Tuesday, October 11, 2011

VTS vs. Guided Inquiry

Today in my Museum Education and Interpretation class, we watched a video clip of the Guggenheim Museum's Learning Through Art program in action. In the clip, an artist in residence visited a third-grade classroom in Queens, New York and showed the students how to use guided inquiry questions to view and interpret Franz Marc's Yellow Cow painting. Last week, I visited the National Museum of Women in the Arts and participated in a Visual Thinking Strategies exercise, where a facilitator asked questions to help visitors view and interpret a Magdalena Abakanowicz sculpture. Both the guided inquiry exercise and the VTS exercise used similar questions to achieve comparable goals, but the outcomes were slightly different. Why do some museum programs choose to implement VTS, while others employ guided inquiry exercises?

In VTS, a facilitator asks the group three questions: What do you see? What makes you think that? What more can you find? The facilitator rephrases each participant's response, but does not provide any information. The process continues as the facilitator repeatedly asks the same questions, giving all willing participants the chance to share their ideas. The exercise concludes when the group either runs out of time or ideas. The goal is not to achieve a result or "find the right answer", but rather to encourage the development of critical thinking skills through looking at a work of art.

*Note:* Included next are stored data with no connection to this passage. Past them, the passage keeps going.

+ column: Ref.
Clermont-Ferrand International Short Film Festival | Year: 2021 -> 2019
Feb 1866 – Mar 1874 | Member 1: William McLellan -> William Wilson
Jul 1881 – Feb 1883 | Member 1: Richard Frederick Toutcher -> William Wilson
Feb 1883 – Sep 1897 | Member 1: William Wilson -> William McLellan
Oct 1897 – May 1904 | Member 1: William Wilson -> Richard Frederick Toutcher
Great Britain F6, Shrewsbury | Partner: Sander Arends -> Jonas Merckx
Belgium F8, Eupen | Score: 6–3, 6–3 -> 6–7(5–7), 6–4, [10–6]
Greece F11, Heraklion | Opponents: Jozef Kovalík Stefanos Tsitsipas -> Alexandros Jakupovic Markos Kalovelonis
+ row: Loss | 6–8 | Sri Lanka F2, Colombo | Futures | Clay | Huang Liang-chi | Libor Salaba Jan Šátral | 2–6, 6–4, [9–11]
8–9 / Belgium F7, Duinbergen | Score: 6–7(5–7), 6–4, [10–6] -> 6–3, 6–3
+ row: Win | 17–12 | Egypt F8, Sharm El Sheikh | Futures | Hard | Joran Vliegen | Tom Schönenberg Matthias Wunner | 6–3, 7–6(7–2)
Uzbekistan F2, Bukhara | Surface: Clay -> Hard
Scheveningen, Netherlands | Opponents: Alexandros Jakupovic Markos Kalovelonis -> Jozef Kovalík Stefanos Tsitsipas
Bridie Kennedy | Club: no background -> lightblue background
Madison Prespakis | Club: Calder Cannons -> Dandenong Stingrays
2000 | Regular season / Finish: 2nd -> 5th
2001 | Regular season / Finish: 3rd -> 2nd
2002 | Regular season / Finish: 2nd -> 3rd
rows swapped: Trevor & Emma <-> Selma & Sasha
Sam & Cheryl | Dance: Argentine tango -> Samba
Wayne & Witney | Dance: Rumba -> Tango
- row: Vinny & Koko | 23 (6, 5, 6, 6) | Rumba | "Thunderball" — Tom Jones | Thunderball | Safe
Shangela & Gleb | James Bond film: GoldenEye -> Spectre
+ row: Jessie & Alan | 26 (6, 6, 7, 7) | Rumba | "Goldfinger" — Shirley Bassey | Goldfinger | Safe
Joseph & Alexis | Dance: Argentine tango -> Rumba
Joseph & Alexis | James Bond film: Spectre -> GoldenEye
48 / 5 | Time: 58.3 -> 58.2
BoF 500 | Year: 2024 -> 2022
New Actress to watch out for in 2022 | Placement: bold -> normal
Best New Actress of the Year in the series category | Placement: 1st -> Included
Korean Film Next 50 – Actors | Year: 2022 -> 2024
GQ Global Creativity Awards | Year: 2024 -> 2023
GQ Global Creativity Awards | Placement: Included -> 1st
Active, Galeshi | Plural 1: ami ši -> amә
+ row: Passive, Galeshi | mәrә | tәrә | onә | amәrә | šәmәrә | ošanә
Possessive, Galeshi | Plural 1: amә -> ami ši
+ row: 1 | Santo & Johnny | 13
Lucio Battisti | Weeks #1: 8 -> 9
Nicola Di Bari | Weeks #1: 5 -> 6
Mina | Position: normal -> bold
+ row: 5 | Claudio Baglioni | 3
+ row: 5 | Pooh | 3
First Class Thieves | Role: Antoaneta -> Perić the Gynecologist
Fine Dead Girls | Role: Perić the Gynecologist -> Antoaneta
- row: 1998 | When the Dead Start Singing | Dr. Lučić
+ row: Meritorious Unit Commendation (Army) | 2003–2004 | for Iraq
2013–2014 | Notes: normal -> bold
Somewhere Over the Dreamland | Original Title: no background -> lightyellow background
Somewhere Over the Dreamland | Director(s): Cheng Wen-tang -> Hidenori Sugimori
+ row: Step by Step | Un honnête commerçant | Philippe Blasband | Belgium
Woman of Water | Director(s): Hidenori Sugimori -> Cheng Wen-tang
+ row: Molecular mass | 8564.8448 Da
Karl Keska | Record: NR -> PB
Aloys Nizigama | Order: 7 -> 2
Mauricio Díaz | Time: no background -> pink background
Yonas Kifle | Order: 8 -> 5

Guided inquiry exercises involve a similar facilitator-participant dialogue, and many of the questions asked sound awfully like the questions asked in VTS. The first question is almost always What do you notice? Subsequent questions, however, are shaped based on participant responses and on the subject matter of the lesson, since guided inquiry is often used in conjunction with another subject, like Social Studies or Language Arts. The moderator does not correct misguided ideas, but does provide correct information about the piece and its artist.

Which exercise is more effective? VTS has as its goal the development of critical thinking skills and critical looking skills. The moderator does not validate correct answers or penalize incorrect answers, because the philosophy behind VTS is not focused on what is "right" or "wrong". Many art historians, who spend so much of their time learning and interpreting facts, frequently see VTS as doing an injustice to the students, depriving them of useful knowledge. Guided inquiry, on the other hand, works in a similar way to improve critical thinking skills, but its questions are not always as open-ended. Facilitators don't lecture about the work of art, but they do integrate facts into the discussion. So which one is better? I think the answer will depend on the unique needs of the participants, depending on their age, education level, and interests.